После того как нелегальные рассмотрели конверт второго письма, их насмешкам не было границ. Под предводительством Кохэна они издевались теперь не только над Кеесом Пурстампером со всей его семейкой, но и над самой Марией и ее привычками. И так распоясались, что не знали удержу. Когда Кохэн в свои рассуждения о войне искусно вплетал словечки вроде «ужели», «занятный парень», «еще чего», а другие ему подражали, Бовенкамп, думавший, что смеются над его собственным лексиконом, старался стушеваться. Однажды за обедом Кохэн на крестьянском диалекте, он здорово научился его имитировать, распространялся о занятных парнях, которые могли бы пойти зятьями в любую крестьянскую семью, но по дурости предпочли приударять за потаскухами из люфтваффе на Восточном фронте. «Был у меня лю-ю-би-имый, и нет его больше у ме-ня-я». Всегда и везде, где только можно, припасал он для Марии обидные и не совсем понятные выражения, как, например, ein kleines Schlettchen[30]. Эти шутки, как ни странно, находили больший отклик у нелегальных, чем анекдоты про Гитлера. Грикспоор, Мертенс и Ван Ваверен катались со смеху, Геерт так разевал рот, что видны были не только неразжеванная еда, но и остатки зубов и десны, а Кохэн, хоть и знал, что как юморист он деградирует, все же чувствовал себя польщенным. Мария не произносила ни слова, Ян ин'т Фелдт тоже молчал, а Бовенкамп читал во время еды газету.
«Господа, мы ведем себя не по-рыцарски», — сказал однажды после ужина Кохэн; он чертовски хорошо знал, что поступал не по-рыцарски, и он же первый признавал свою вину, но удержаться не мог, так велик был соблазн.

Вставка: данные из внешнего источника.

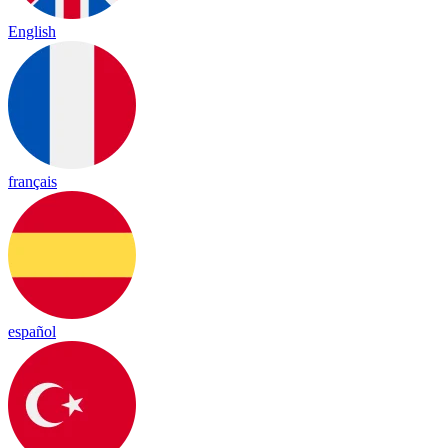
English
français
español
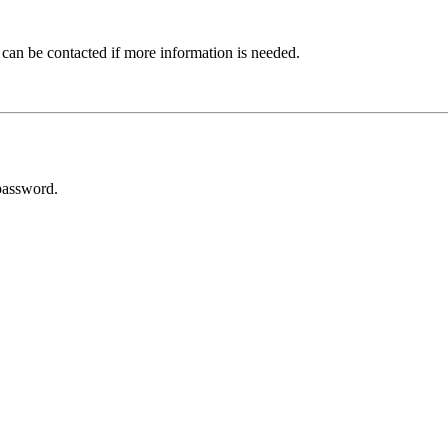
 can be contacted if more information is needed.
password.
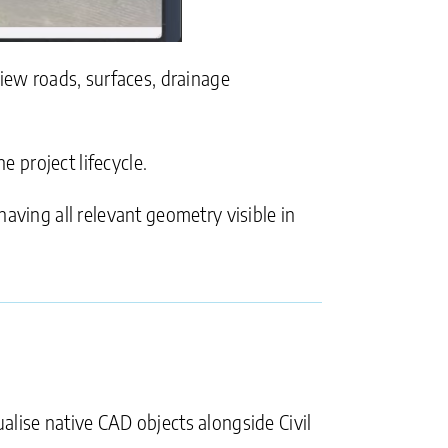
view roads, surfaces, drainage
e project lifecycle.
aving all relevant geometry visible in
ualise native CAD objects alongside Civil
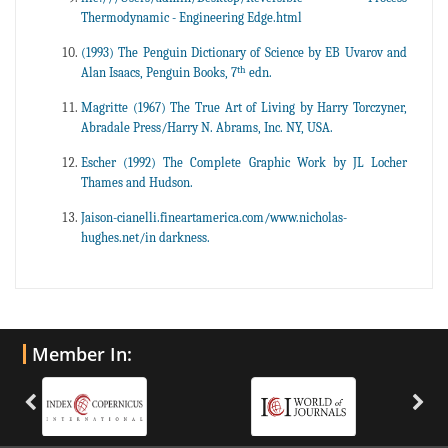
Thermodynamic - Engineering Edge.html
(1993) The Penguin Dictionary of Science by EB Uvarov and
th
Alan Isaacs, Penguin Books, 7
edn.
Magritte (1967) The True Art of Living by Harry Torczyner,
Abradale Press/Harry N. Abrams, Inc. NY, USA.
Escher (1992) The Complete Graphic Work by JL Locher
Thames and Hudson.
Jaison-cianelli.fineartamerica.com/www.nicholas-
hughes.net/in darkness.
Member In:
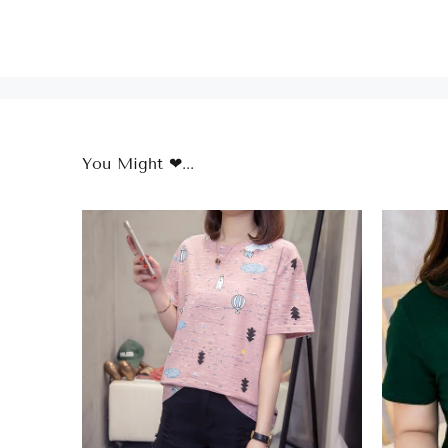
You Might ❤...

Теперь, когда все окружающие, включая собственную семью, от нее отступились, Мария стала искать пристанище в семье Кееса, которая со временем должна была стать ее семьей. К тому же она хотела сфотографироваться. Как-то раз, еще до войны, ей случалось зайти в аптеку, и она сохранила воспоминание о Пурстампере как о важном господине, который словно видел тебя насквозь; если он и теперь будет так же пристально ее разглядывать, то вполне возможно, что у нее опять начнется головокружение — в последнее время ее головокружения участились. И вот Мария вырядилась в свое цветастое платье, не позабыв и о красной косынке, и поехала на велосипеде в город. Жена Пурстампера, которой она сказала, что менеер Пурстампер велел ей приехать, оглядела ее с головы до пят и впустила в дом, оставив дожидаться в передней, куда за ней вскоре пришел аптекарь, молчаливый, несколько рассеянный, державшийся очень чопорно: он и дома вел себя, как маленький диктатор, и даже кастрюлю с картошкой брал в руки с таким видом, как будто совершал государственный переворот. Однако Мария не испытывала особого смущения и, лишь очутившись в просторном ателье, где были только лампы, кресла и ширмы, утратила частицу своей самоуверенности. Пурстампер, до сих пор еще не сказавший ни слова, крался за ней, как тигр, большими пружинистыми шагами, гремел фотоаппаратами, то зажигал одну за другой две лампы, то снова их гасил, а потом вдруг с неожиданным бесстыдством залил ателье целым морем света, после чего он с явным удовольствием и с жестами факира стал наводить на нее аппарат. Он глядел на нее так долго, что ей стало неловко и появились первые признаки головокружения. Она подумала о Кеесе, который здесь жил, вспомнила, что ей предстоит рожать, представила себе, как они с Кеесом везут в Хундерик детскую коляску по дороге, что идет в обход дамбы, сунула кончик языка в дупло коренного зуба, ей показалось, что от немилосердного освещения у нее на голове воспламенилась косынка, а от неподвижной позы и пронизывающего взгляда Пурстампера ей стало не по себе.